Boston, MA 02/21/2014 (wallstreetpr) – Comcast Corporation (NASDAQ:CMCSA) new deal to acquire Time Warner Inc (NYSE:TWX) is facing increasing reprisal from other industry players especially DIrecTV who feel the market could end up being a monopoly. DirecTV executive officer Michael D White on his part has asked the US regulatory to look into the matter, as the deal will only cause an “effective broadband monopoly”. The chief is of the opinion, Comcast could control as much as two thirds of the industry as soon as the merger is finalized.
Effects of Comcast and Tie Warner merger
White maintains they are still in negotiations to determine what course of action to take if the merger gets the approval from regulators. The merger deal is to be reviewed by the Federal Communications Commission and either the U.S. justice department or federal trade commissions. The approval of the deal will only lead to an unprecedented media control by one company which is not good for other small companies in the industry.

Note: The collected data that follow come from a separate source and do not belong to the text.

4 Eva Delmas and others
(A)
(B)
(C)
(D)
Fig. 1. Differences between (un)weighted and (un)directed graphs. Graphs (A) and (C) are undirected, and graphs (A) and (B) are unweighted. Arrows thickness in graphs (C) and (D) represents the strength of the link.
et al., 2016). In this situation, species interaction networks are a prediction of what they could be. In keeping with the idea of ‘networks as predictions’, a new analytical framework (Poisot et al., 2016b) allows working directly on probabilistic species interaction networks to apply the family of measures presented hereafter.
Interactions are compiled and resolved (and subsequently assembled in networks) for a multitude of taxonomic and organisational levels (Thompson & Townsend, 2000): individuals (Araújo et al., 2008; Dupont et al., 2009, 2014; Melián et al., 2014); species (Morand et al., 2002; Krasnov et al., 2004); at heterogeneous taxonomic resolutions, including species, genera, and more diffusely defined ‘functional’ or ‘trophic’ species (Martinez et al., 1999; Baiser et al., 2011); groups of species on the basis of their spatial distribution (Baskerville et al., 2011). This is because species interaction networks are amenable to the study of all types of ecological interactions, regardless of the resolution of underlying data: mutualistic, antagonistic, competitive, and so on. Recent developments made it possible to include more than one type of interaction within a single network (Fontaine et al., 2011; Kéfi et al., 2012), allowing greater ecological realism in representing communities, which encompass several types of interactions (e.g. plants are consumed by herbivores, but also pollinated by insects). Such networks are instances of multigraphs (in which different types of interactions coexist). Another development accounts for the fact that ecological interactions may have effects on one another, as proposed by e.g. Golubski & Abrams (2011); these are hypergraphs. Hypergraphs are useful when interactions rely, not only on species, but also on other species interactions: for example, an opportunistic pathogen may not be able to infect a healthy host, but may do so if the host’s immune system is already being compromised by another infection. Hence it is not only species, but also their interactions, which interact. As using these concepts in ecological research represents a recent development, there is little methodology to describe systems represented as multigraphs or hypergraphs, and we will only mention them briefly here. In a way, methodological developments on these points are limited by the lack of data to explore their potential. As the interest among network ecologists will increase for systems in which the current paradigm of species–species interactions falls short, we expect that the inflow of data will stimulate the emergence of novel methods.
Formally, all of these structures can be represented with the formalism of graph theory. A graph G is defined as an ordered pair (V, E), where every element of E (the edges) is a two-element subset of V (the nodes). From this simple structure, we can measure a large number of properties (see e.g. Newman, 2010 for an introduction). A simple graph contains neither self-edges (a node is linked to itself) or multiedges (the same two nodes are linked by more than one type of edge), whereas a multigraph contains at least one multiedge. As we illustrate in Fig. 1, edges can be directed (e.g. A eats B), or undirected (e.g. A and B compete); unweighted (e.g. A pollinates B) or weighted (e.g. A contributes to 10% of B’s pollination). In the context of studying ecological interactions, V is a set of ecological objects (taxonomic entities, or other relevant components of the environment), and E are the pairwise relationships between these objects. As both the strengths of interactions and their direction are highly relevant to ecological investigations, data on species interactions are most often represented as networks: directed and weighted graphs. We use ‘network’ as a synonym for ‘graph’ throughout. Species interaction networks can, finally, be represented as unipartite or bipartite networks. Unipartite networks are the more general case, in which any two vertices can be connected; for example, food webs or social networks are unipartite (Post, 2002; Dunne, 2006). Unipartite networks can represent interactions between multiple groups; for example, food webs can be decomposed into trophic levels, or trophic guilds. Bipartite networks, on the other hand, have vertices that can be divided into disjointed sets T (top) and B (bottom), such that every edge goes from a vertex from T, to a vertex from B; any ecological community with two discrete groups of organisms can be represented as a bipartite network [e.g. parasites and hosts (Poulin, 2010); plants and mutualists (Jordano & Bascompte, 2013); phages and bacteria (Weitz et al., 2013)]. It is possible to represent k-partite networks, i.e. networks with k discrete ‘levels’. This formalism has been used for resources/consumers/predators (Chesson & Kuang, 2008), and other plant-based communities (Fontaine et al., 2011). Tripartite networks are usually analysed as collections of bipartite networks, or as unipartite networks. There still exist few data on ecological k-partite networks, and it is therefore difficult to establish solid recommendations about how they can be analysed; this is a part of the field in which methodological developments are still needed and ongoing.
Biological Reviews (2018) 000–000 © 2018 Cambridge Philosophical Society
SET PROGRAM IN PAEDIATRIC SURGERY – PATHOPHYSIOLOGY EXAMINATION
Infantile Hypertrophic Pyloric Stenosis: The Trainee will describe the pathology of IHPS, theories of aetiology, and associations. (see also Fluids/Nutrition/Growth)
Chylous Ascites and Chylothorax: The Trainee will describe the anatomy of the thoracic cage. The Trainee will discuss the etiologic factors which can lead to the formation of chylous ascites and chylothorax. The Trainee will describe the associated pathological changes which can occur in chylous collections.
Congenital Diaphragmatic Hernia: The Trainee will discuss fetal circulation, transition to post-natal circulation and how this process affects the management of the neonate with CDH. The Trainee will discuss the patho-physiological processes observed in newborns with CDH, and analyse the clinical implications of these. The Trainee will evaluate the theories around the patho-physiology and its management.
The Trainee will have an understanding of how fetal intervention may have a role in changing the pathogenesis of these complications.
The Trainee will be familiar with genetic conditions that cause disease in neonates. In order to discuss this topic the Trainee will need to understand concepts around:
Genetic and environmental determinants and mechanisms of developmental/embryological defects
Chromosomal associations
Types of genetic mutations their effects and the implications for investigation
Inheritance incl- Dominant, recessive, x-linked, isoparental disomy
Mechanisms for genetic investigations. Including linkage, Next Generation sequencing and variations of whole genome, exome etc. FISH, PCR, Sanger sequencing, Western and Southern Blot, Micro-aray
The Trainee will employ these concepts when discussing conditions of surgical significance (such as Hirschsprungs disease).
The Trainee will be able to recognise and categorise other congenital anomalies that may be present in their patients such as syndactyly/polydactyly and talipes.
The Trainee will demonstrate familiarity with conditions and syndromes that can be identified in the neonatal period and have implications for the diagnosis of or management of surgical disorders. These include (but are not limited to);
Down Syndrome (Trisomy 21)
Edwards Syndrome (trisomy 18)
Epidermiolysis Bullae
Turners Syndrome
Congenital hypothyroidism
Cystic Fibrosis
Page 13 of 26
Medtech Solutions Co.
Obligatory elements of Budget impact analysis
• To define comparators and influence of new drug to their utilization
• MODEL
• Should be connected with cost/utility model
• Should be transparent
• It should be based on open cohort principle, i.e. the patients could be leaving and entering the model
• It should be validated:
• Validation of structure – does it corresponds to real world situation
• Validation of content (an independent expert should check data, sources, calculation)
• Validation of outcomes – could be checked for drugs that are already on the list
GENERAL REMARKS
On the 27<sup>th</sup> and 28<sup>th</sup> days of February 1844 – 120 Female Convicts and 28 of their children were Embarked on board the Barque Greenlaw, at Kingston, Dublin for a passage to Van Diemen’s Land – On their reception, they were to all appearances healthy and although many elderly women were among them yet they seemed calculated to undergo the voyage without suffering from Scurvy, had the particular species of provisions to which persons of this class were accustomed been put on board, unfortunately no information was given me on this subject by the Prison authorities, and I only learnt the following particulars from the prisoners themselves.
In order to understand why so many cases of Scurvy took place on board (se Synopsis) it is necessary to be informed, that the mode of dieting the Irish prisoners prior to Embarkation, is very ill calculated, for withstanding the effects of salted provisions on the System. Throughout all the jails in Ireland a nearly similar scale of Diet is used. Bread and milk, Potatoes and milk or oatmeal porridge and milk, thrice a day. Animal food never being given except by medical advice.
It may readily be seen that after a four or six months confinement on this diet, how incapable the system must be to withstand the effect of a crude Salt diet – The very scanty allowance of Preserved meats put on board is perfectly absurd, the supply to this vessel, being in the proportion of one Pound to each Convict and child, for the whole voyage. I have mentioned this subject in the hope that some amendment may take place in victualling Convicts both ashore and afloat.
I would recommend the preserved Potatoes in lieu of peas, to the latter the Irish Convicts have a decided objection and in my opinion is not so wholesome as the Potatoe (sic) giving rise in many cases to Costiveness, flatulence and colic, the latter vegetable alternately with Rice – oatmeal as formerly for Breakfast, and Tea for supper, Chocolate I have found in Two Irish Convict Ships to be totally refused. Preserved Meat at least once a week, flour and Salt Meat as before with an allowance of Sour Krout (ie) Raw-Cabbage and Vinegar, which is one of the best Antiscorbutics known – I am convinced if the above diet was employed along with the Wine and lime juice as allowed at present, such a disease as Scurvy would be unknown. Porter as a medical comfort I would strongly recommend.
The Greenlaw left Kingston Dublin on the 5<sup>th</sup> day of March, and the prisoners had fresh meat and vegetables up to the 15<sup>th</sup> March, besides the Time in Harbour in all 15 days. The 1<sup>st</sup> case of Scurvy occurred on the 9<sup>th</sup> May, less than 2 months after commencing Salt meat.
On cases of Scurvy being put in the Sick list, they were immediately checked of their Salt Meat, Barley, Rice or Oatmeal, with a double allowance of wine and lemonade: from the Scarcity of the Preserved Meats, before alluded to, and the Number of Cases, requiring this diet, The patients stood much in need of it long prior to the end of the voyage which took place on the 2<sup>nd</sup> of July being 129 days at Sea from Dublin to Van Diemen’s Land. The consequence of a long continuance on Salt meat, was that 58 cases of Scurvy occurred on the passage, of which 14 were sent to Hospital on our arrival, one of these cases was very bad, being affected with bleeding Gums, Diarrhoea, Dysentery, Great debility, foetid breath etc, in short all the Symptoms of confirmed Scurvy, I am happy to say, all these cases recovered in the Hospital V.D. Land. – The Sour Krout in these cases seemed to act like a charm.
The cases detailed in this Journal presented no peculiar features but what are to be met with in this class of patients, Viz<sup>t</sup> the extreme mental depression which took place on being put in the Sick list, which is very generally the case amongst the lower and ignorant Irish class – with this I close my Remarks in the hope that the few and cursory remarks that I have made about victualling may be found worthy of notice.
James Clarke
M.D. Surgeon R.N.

This on the other hand could be more beneficial to Comcast Corporation (NASDAQ:CMCSA) which essentially increase its consumer subscription, more easily without any competition
Comcast Corporation (NASDAQ:CMCSA) on their part maintain the merger will not reduce competition in the industry as the two cable providers do not have any overlapping markets. According to Comcast the deal will be more beneficial to the end user as it will present them with higher broad band speeds.
Comcast Corporation (NASDAQ:CMCSA) plans to submit its documents for the acquisition of Time Warner Inc (NYSE:TWX) to the Federal regulators as early as the end of March during the launch of antitrust and public interest reviews. The merger is sure to illicit lots of scrutiny from the regulators, the merger will essentially give Comcast enough power to determine what Americans watch on TV or do online
Comcast Corporation (NASDAQ:CMCSA) was stable on Thursday trading sessions lightly moving up by 0.37% to close the day at $51.76.